- Lungpha Location in Manipur, India Lungpha Lungpha (India)
- Coordinates: 24°56′18″N 94°15′07″E﻿ / ﻿24.93833°N 94.25194°E
- Country: India
- State: Manipur
- District: Ukhrul

Population
- • Total: 1,110

Languages
- • Official: Tangkhul (Lungpha tui)
- Time zone: UTC+5:30 (IST)
- PIN: 795145
- Vehicle registration: MN
- Nearest city: Ukhrul Imphal
- Literacy: 92.86%
- Lok Sabha constituency: Outer Manipur
- Vidhan Sabha constituency: Ukhrul
- Website: manipur.gov.in

= Lungpha =

Lungpha is a village located south of Ukhrul in Ukhrul district, Manipur state, India. The village is about 15 kilometers from Ukhrul via National Highway 150 that connects Imphal and Kohima via Ukhrul and Jessami. Lungpha is flanked by Ramva in the north, Tungou in the west, Litan in the south and Shangshak in the east. Locally, the inhabitants speak Lungpha tui which belongs to the Tibeto-Burman language family.

==Total population==
According to 2011 census, Lungpha has 150 households with the total of 1110 people of which 599 are male and 501 are female. Of the total population, 68 were in the age group of 0–6 years.
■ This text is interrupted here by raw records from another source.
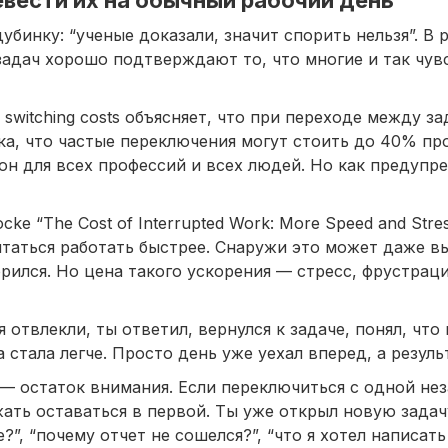
убинку: “ученые доказали, значит спорить нельзя”. В 
задач хорошо подтверждают то, что многие и так чув
ро switching costs объясняет, что при переходе между 
ка, что частые переключения могут стоить до 40% пр
кон для всех профессий и всех людей. Но как предупр
locke “The Cost of Interrupted Work: More Speed and Str
таться работать быстрее. Снаружи это может даже в
орился. Но цена такого ускорения — стресс, фрустрац
 отвлекли, ты ответил, вернулся к задаче, понял, что 
стала легче. Просто день уже уехал вперед, а резуль
due — остаток внимания. Если переключиться с одной н
ать оставаться в первой. Ты уже открыл новую задач
”, “почему отчет не сошелся?”, “что я хотел написать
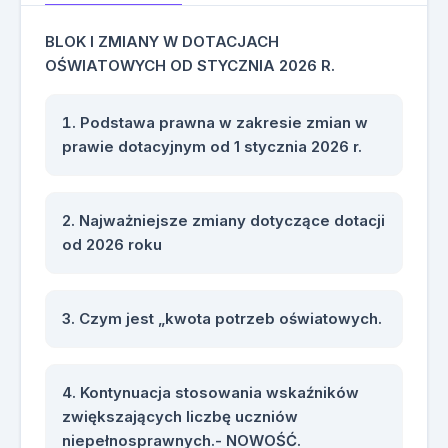
BLOK I ZMIANY W DOTACJACH
OŚWIATOWYCH OD STYCZNIA 2026 R.
Podstawa prawna w zakresie zmian w
prawie dotacyjnym od 1 stycznia 2026 r.
Najważniejsze zmiany dotyczące dotacji
od 2026 roku
Czym jest „kwota potrzeb oświatowych.
Kontynuacja stosowania wskaźników
zwiększających liczbę uczniów
niepełnosprawnych.- NOWOŚĆ.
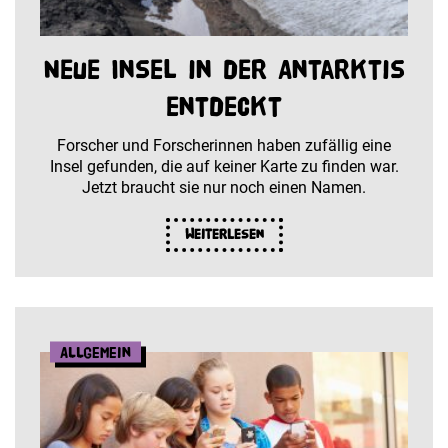
Neue Insel in der Antarktis
entdeckt
Forscher und Forscherinnen haben zufällig eine
Insel gefunden, die auf keiner Karte zu finden war.
Jetzt braucht sie nur noch einen Namen.
Weiterlesen
Allgemein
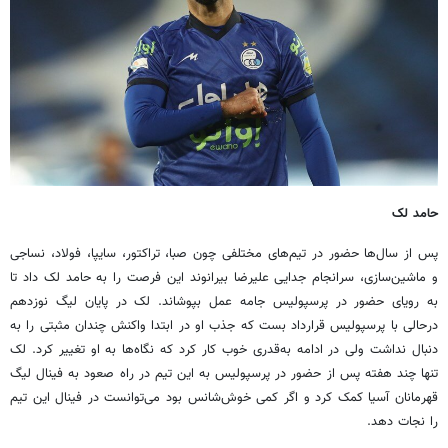
حامد لک
پس از سال‌ها حضور در تیم‌های مختلفی چون صبا، تراکتور، سایپا، فولاد، نساجی
و ماشین‌سازی، سرانجام جدایی علیرضا بیرانوند این فرصت را به حامد لک داد تا
به رویای حضور در پرسپولیس جامه عمل بپوشاند. لک در پایان لیگ نوزدهم
درحالی با پرسپولیس قرارداد بست که جذب او در ابتدا واکنش چندان مثبتی را به
دنبال نداشت ولی در ادامه به‌قدری خوب کار کرد که نگاه‌ها به او تغییر کرد. لک
تنها چند هفته پس از حضور در پرسپولیس به این تیم در راه صعود به فینال لیگ
قهرمانان آسیا کمک کرد و اگر کمی خوش‌شانس بود می‌توانست در فینال این تیم
را نجات دهد.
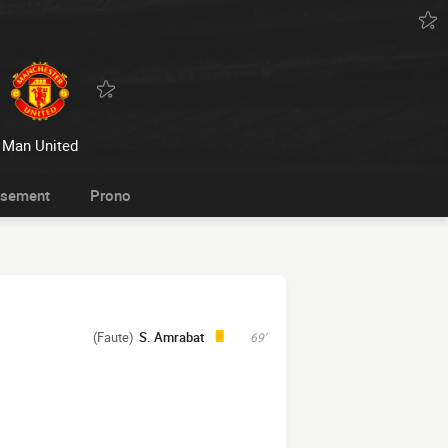
Man United
ssement
Prono
(Faute)
S. Amrabat
69'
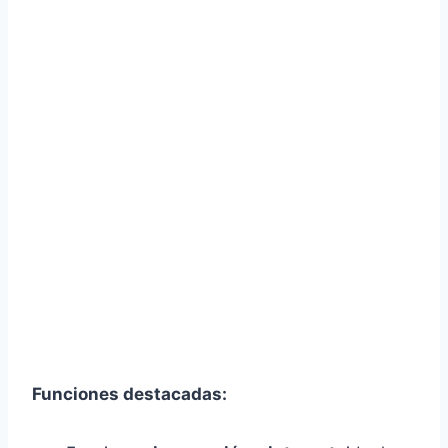
Funciones destacadas:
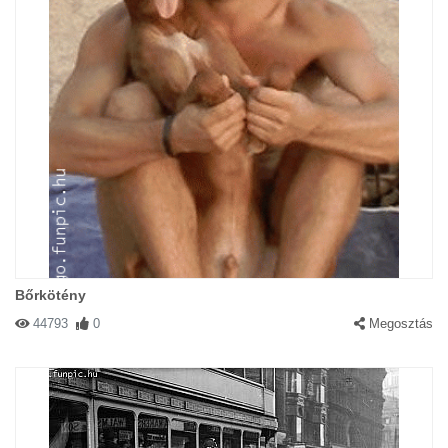
Bőrkötény
44793
0
Megosztás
The average sex ratio of the village is 900 female to 1000 male which is lower than the state average of 985. The literacy rate of the village stands at 92.86% which is higher than the state average 76.94%. Male literacy rate stands at 95.16% while female literacy rate was 90.33%.

==People and occupation==
The village is home to people of Tangkhul Naga tribe. Majority of the inhabitants are Christians. Agriculture is the primary occupation of the inhabitants. Lungpha is one of the 44 villages considered likely to be affected as a catchment area when the Mapithel multi purpose project is finally functional. There was a great uproar in 2012 when a couple were shot dead in the village by suspected NSCN (IM) cadres.